Carmel City Council approves refinancing bonds


By Adam Aasen

Prior to its April 21 meeting, there was little doubt that the City Council would vote to approve refinancing $152 million in debt.

By refinancing bonds and taking advantage of current interest rates, the city could save nearly $5 million in debt payments.

But the real question has come down to what to do with the extra cash?

And should the city frontload the savings or spread it out over the life of the bonds?

If the city council took the money up front, the city would save less – about a hundred thousand dollars. But the initial influx of cash could be used immediately, possibly on new projects.

While the first question hasn’t been decided yet, the city council came to some decisions on the second one. The council approved refinancing two separate bonds – one with upfront savings and one spread out over time.

IN regard to the County Option Income Tax bond, the council voted to spread out the savings because it was viewed as the financially conservative thing to do. But the other bond, which is debt from the construction of the Carmel Center for the Performing Arts, will be refinanced to frontload the savings, because the councilor are concerned that there might not be enough tax incremental financing funds available to make debt payments.



“We have ample COIT. We don’t really need it, but in this other case, we do need it,” said Councilor Luci Snyder. “These are the years in 2014 and 2015 where we are going to be tightest in TIF increments.”

The COIT bonds will be refinanced to allow for $190,000 in savings per year over the life of the bond. It should be paid off in 2027. Tax revenue that would have been spent on this debt would remain in the general fund.

The performing arts center bonds will be refinanced to allow for $1.3 million in savings over the next three years and then $75,000 in savings per year until the bonds are paid off in 2033. These savings will be directly deposited into a special reserve fund overseen by the CRC board.

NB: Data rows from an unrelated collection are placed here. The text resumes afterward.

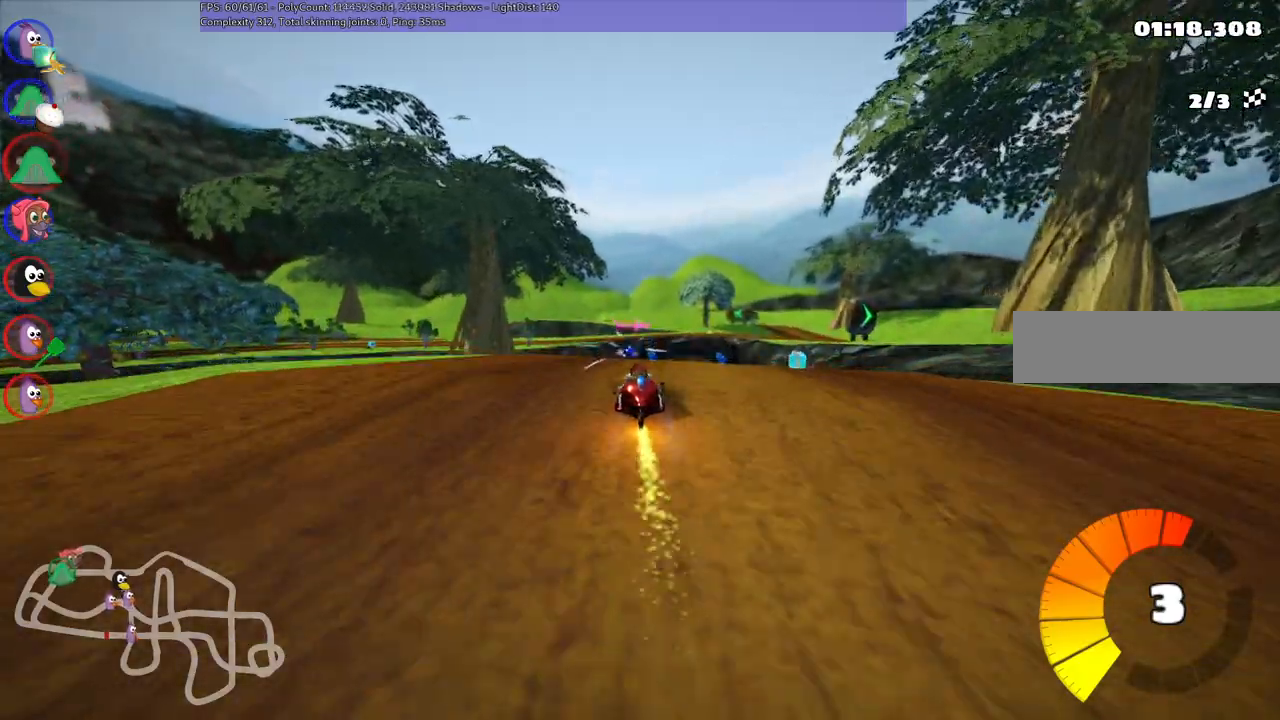
{"keys": ["right", "up"], "events": [[100, "right", "down"], [250, "right", "up"], [483, "right", "down"]]}
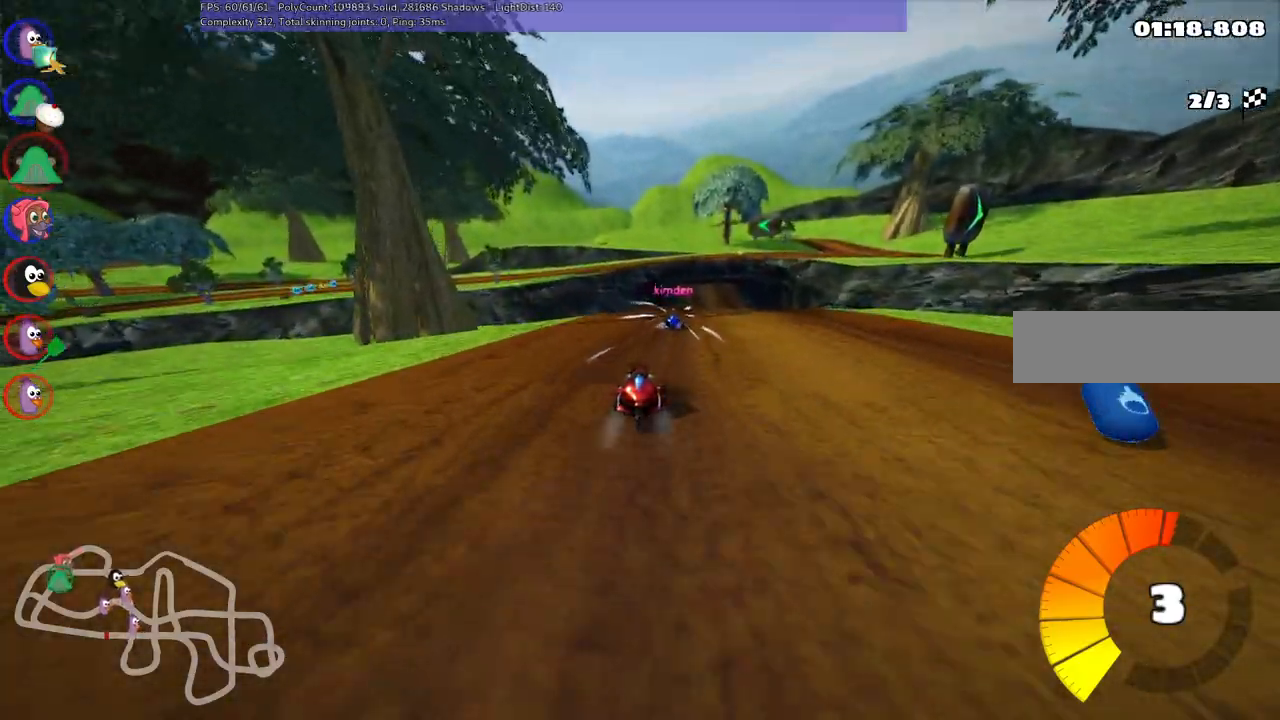
{"keys": ["right", "up"], "events": [[217, "n", "down"], [267, "right", "up"], [400, "n", "up"], [500, "right", "down"]]}
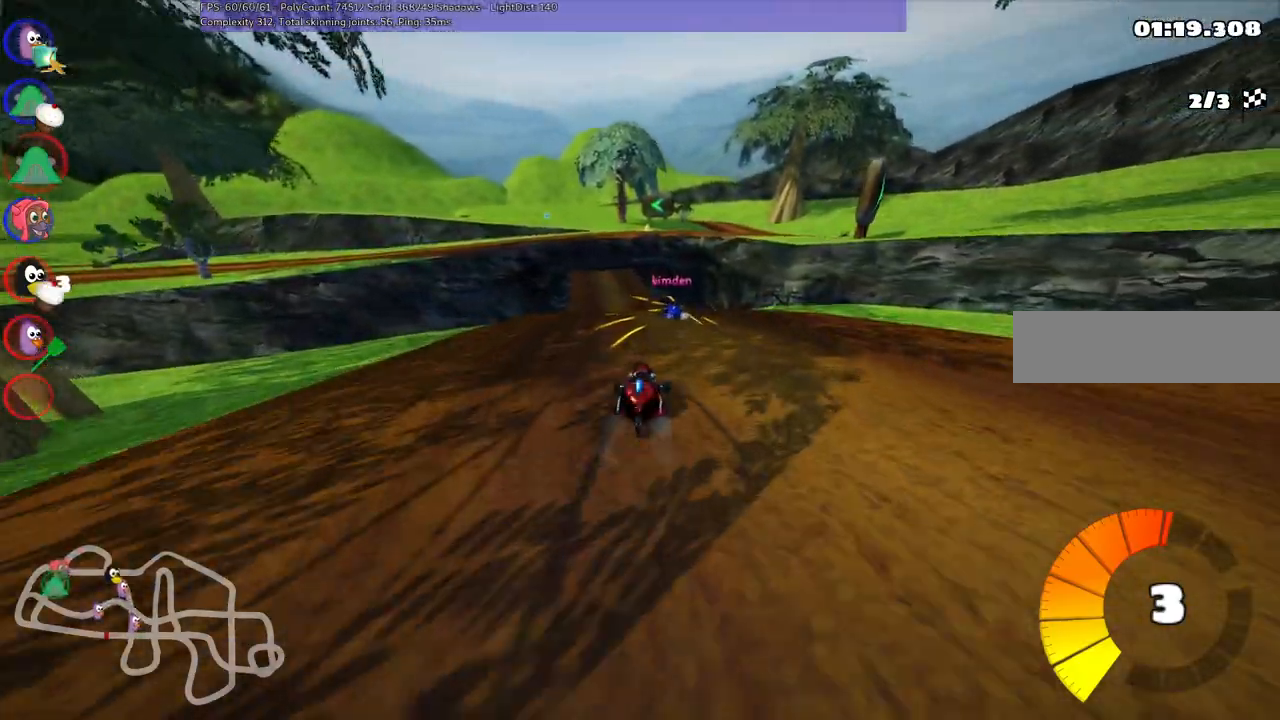
{"keys": ["m", "right", "up"], "events": [[133, "right", "up"], [183, "left", "down"], [233, "m", "down"], [283, "right", "down"], [367, "left", "up"]]}
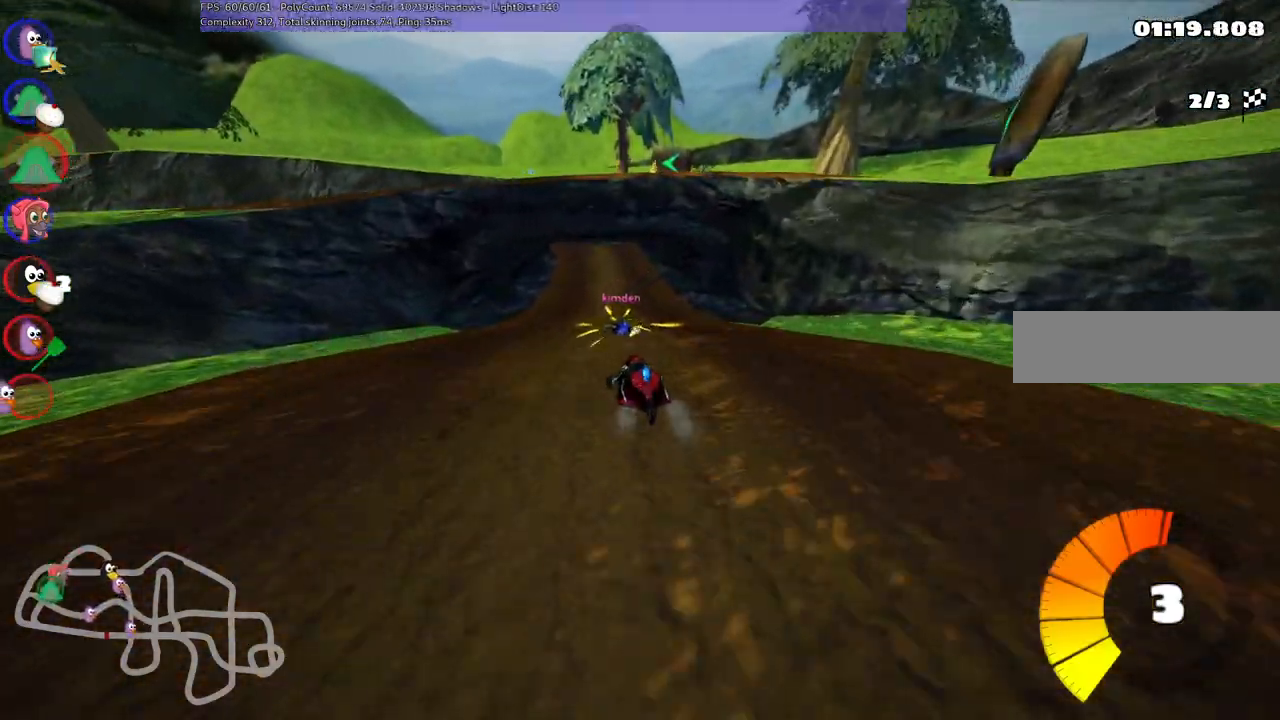
{"keys": ["m", "right", "up"], "events": [[117, "left", "down"], [250, "left", "up"]]}
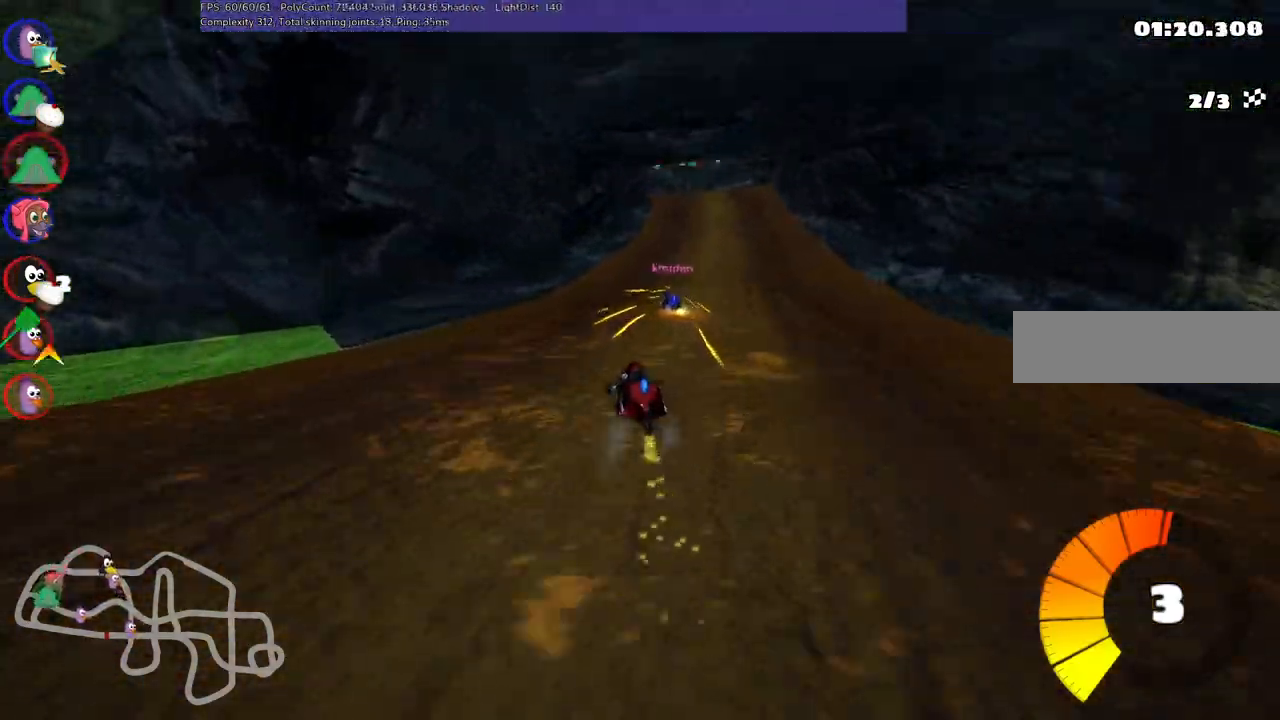
{"keys": ["up"], "events": [[217, "m", "up"], [500, "right", "up"]]}
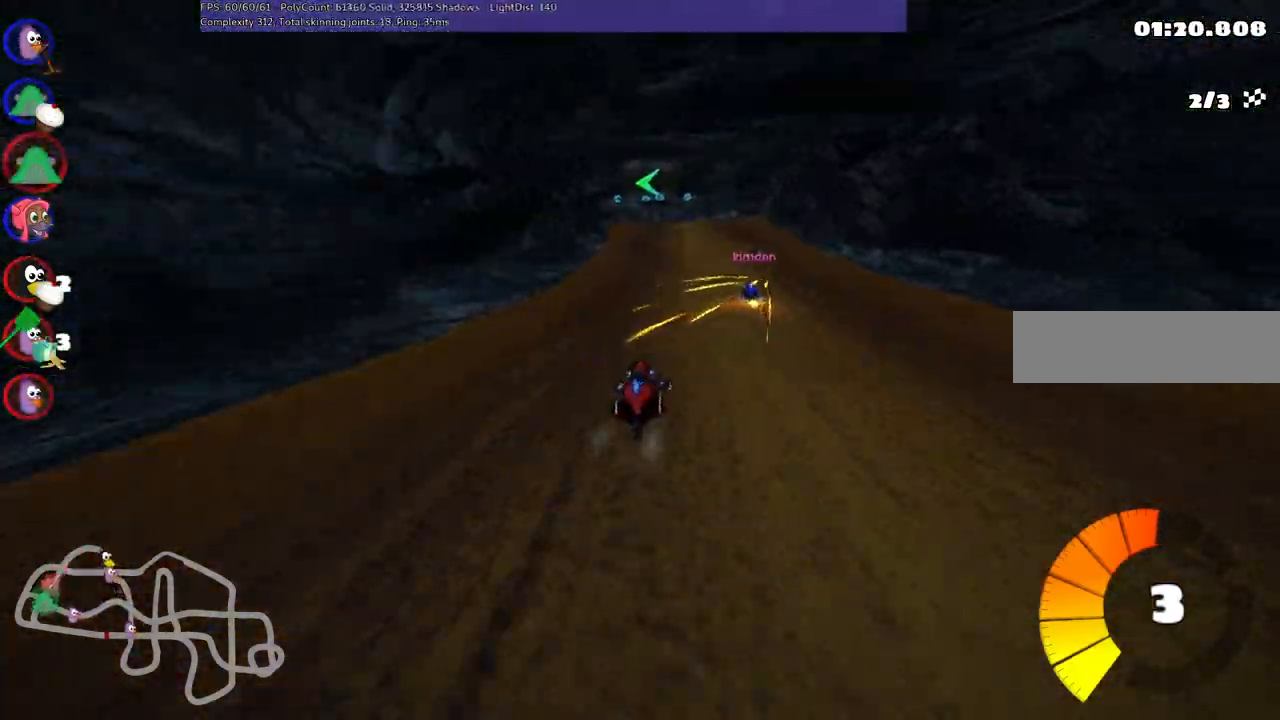
{"keys": ["up"], "events": []}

In both cases, the council voted 4-3 on the COIT bond, with Sue Finkham, Ron Carter and Kevin “Woody” Rider voting against spreading out the savings. Councilor Rick Sharp proposed spreading out the savings for the performing arts bond, but Snyder essentially become the “swing vote” when she decided to go a different route with this bond. Others followed suit and it passed 6-1.

The debate showed the difference in philosophies about saving versus spending.

“I’m always a believer in a bird in a hand,” Rider said. “I’m a believer in getting as much of it now as you can, especially when the savings isn’t that different.”

Sharp interjected, “There is no bird. We have the bird. The question is whether we eat the bird in two or three big gulps or save some for a rainy day.”

Rider shot back that just because the cit would take the savings now doesn’t mean it would have to spend it.

Snyder pointed out that even if money sits in a rainy day fund without being spent, it isn’t a waste because that is considered “available cash” when the city receives its credit rating, which means lower interest rates for the city on loans and possible additional savings.

It’s important to note that this refinance doesn’t mean additional revenue for the city, just smaller bills to pay. If revenue falls short of expectations – as Snyder fears with TIF funds – then it will be easier to make debt payments.

Snyder said this is especially important because of the looming concern of a special benefits tax on all real property in the city, which would be needed if there wasn’t enough TIF revenue to pay for the $175 million Center for the Performing Arts. That’s something nobody on the council wants to do, she said.

Initially, councilors had many questions about whether the refinance would add to the debt or push back the final payoff dates, but officials said that wouldn’t happen.

“It’s not kicking the can down the road because we are just saving money, not extending the terms,” said city bond consultant Loren Matthes of Umbaugh and Associates.

And even if some disagree with when to take the savings, Sharp said the refinance is a no-brainer.

“We’d be fools if we failed to realize these savings,” he said.